The pattern is not hard to see once you are looking for it. Nobody around this president is allowed to accumulate enough independent political gravity to pose a succession question. Not because he is term-limited out in 2028 and succession is therefore theoretical. Because the movement itself cannot have a face other than his face. The chaos requires a singular author.
Nobody around this president is allowed to accumulate enough independent political gravity to pose a succession question. The chaos requires a singular author.
The Trap Voters Built
Here is the part that requires the most intellectual honesty, because it does not flatter anyone, including people who consider themselves politically sophisticated.
The trap was not set by Donald Trump. It was set by voters, over many election cycles, as American political culture made a series of choices that seemed reasonable one at a time and catastrophic in aggregate.
We chose entertainment over information. Not all at once. Gradually, across decades, as the media ecosystem fractured and attention became the currency that determined what survived. A political system fed by attention gradually selects for performers over governors.
We chose emotion over policy. Again, not all at once. But somewhere along the way, the question voters asked shifted from “what will this person actually do” to “how does this person make me feel.” Feeling is immediate. Policy is slow. In a media environment built for immediacy, feeling wins every time.

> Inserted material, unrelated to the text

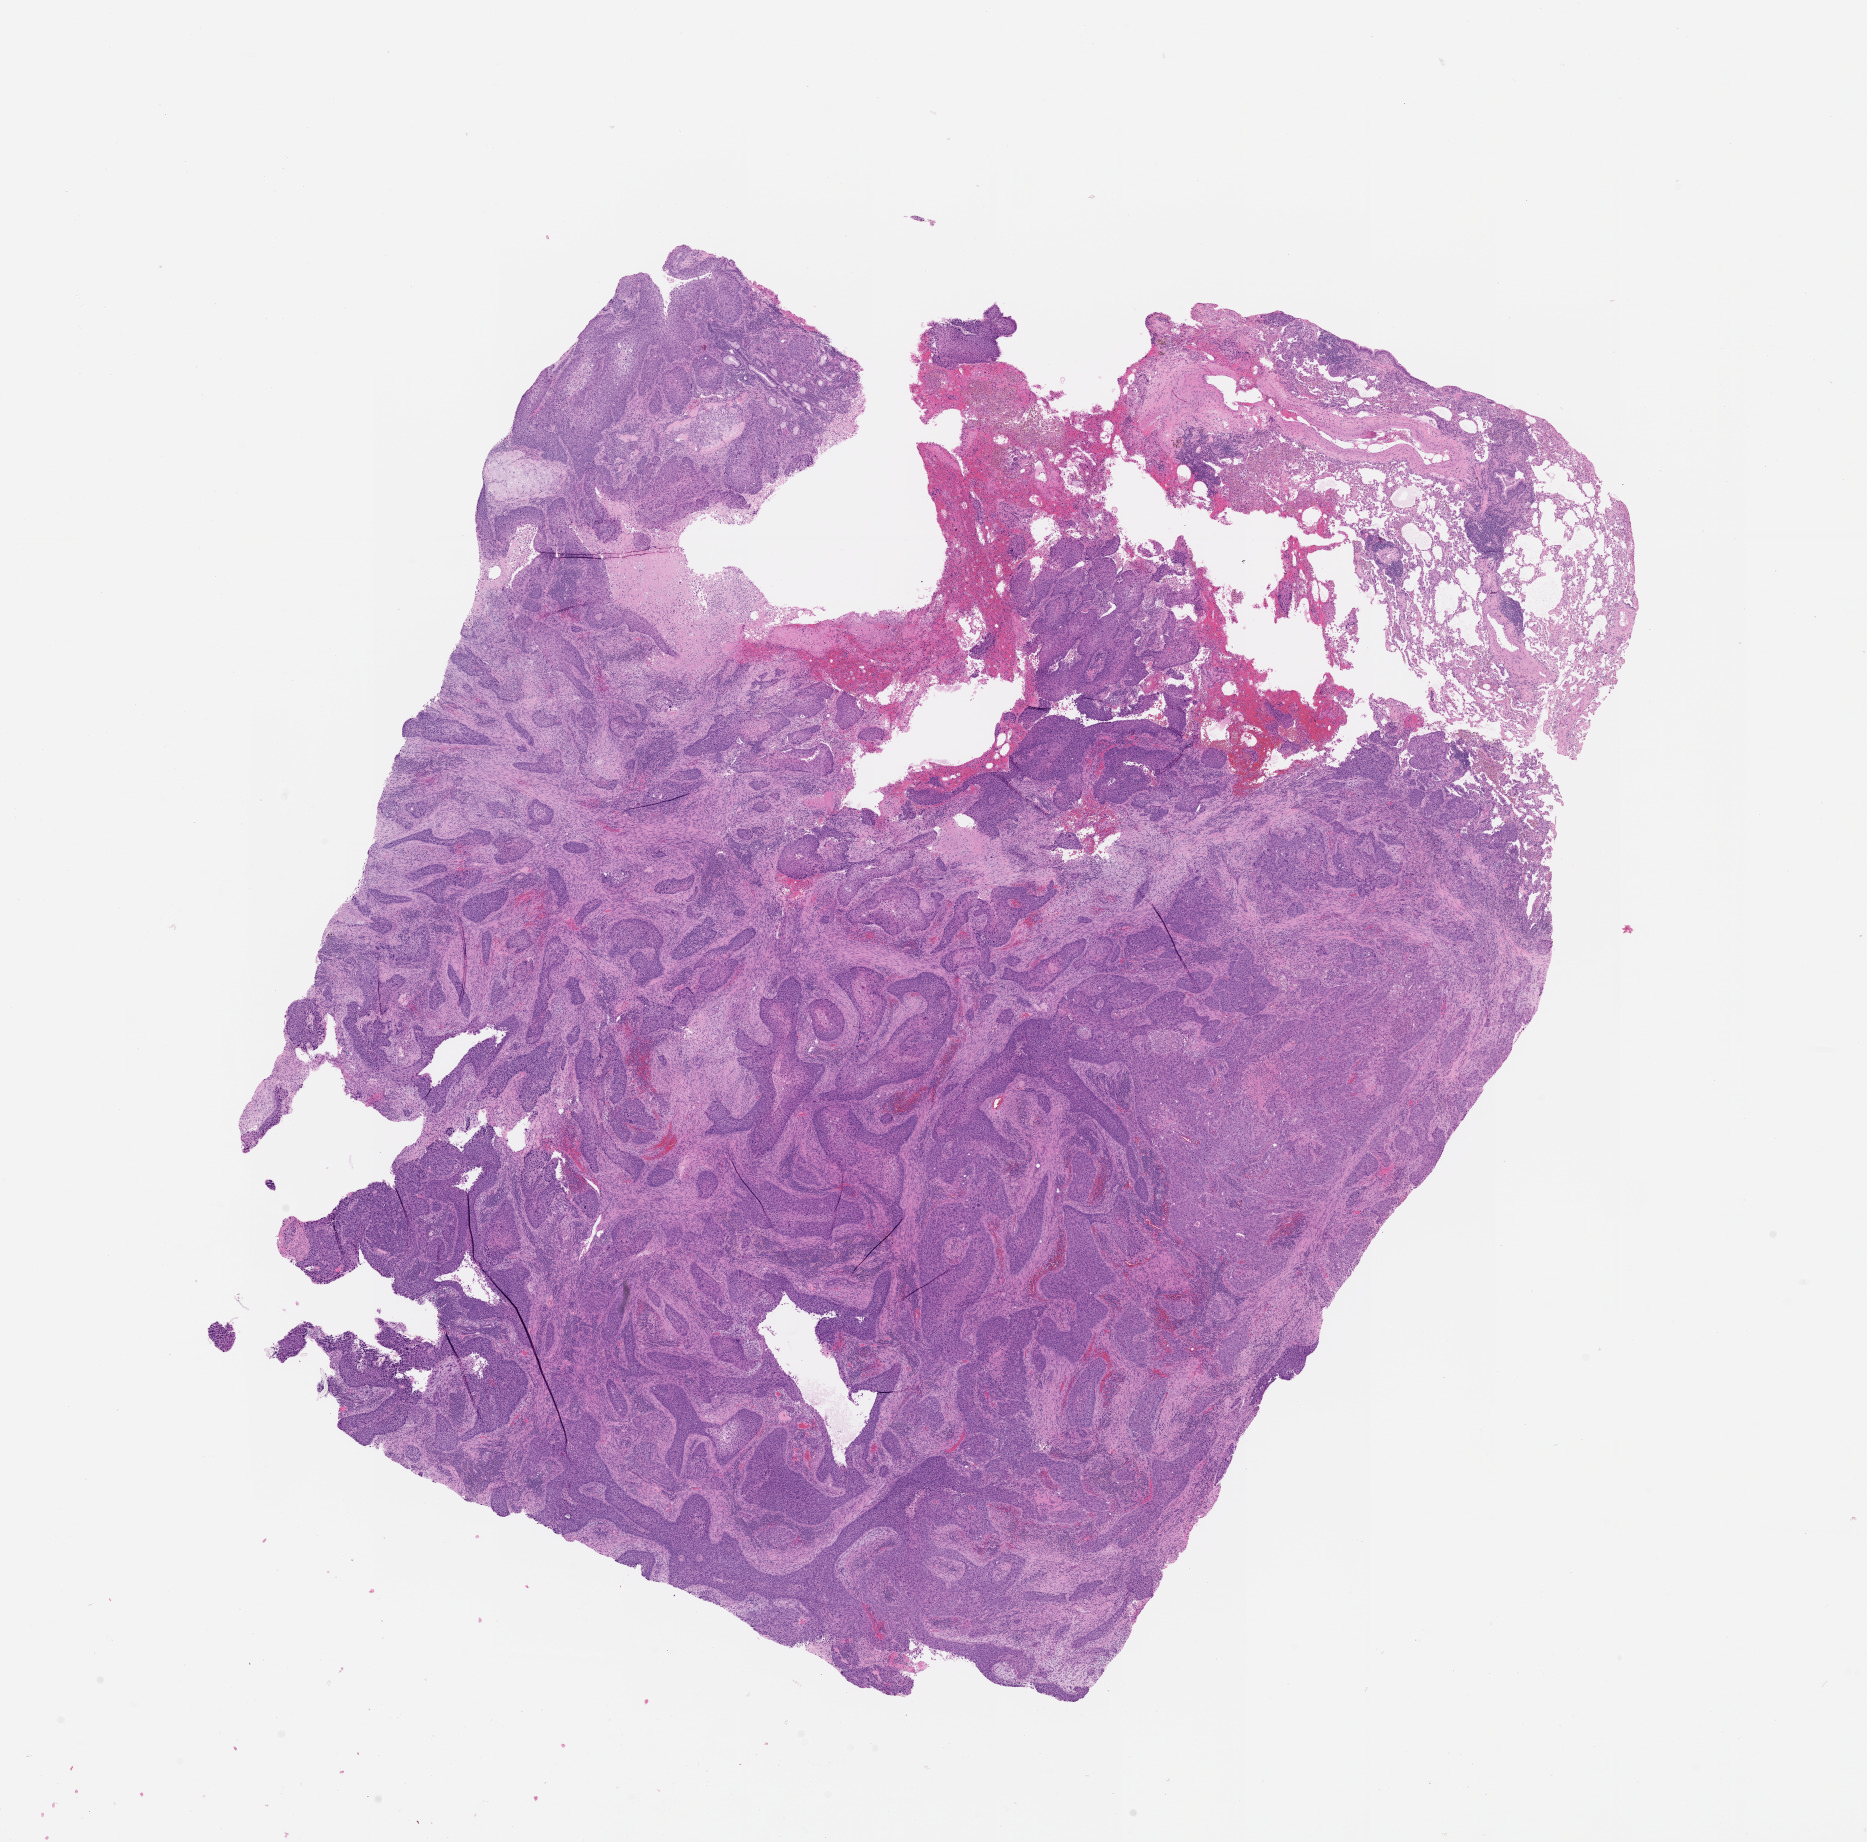
Hematoxylin and eosin (H&E) stained whole-slide image — whole scanned area (about 15.0 x 14.8 mm, from a 20x scan) shown as a low-resolution overview; tumour tissue sample, lung. 54-year-old female patient.
Patient diagnosis (cohort enrolment): squamous cell carcinoma (lung).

We chose personality over institution. Parties became vehicles for individuals rather than individuals being accountable to parties. Checks and balances depend on people being more loyal to the institution than to the person, and that loyalty has been systematically eroded, on both sides, for thirty years.
The result is a political environment where chaos is not just tolerated but rewarded. Where accountability mechanisms, elections, oversight, the press, the courts, have all been either captured, discredited, or simply overwhelmed by the volume of events requiring response. You cannot hold anyone accountable for yesterday’s crisis when today’s crisis has already replaced it in the news cycle.
The Exit Is Slow
I want to be honest about what I am not saying. I am not saying this is hopeless. I am not saying the system is broken beyond repair. I have lived through enough political cycles, in California, in Oregon, across fifty years of paying close attention, to know that pendulums move. They move slowly. They move unevenly. But they move.

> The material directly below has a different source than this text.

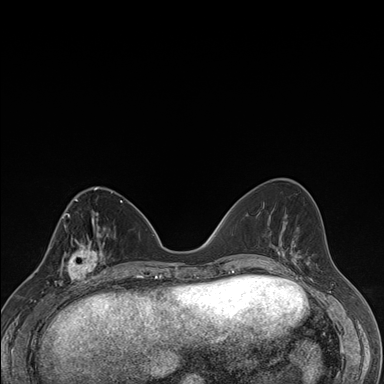
Breast MRI (dynamic contrast-enhanced), one axial slice; slice 64 of 176 in the series (ordered by position); dynamic contrast-enhanced series, time point 2 of 7 at this slice position (early post-contrast); 1.5 T; TE 1.5 ms, TR 4.2 ms; 384 × 384 image matrix, field of view 310 × 310 mm. Female patient.
Annotated regions visible in this slice (semi-automatic segmentation, software-assisted and operator-edited):
- enhancing-tissue mask used for the functional tumour volume (all voxels passing the contrast-enhancement thresholds inside the analysis volume; usually the tumour): bounding box <60,237,106,287> (left, top, right, bottom; pixels)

Oregon hasn’t elected a Republican governor since the 1980s. That may change in 2026, not because the state has transformed overnight but because enough voters have grown tired of one-party governance and its particular flavor of unresponsiveness to the full breadth of the state’s needs. That is the pendulum moving. Slow, grinding, real.
The exit from the national trap is the same kind of movement. It does not come from a single election or a single candidate or a single revelation. It comes from voters, gradually, reclaiming the habit of asking what a person will actually do instead of how they make us feel. It comes from demanding resolution instead of rewarding perpetual crisis. It comes from accepting that stability, while less dramatic than chaos, is what governance is actually for.
The chaos candidate understood something about this moment that his opponents repeatedly failed to grasp: that a significant portion of the electorate had become so accustomed to dysfunction that they stopped expecting anything else. He did not create that condition. He simply recognized it and made it work for him.
Understanding that is not defeatism. It is the beginning of the only kind of response that actually works, patient, structural, generational, and stubbornly focused on the long game rather than the next news cycle.
The pendulum is heavy. But it moves.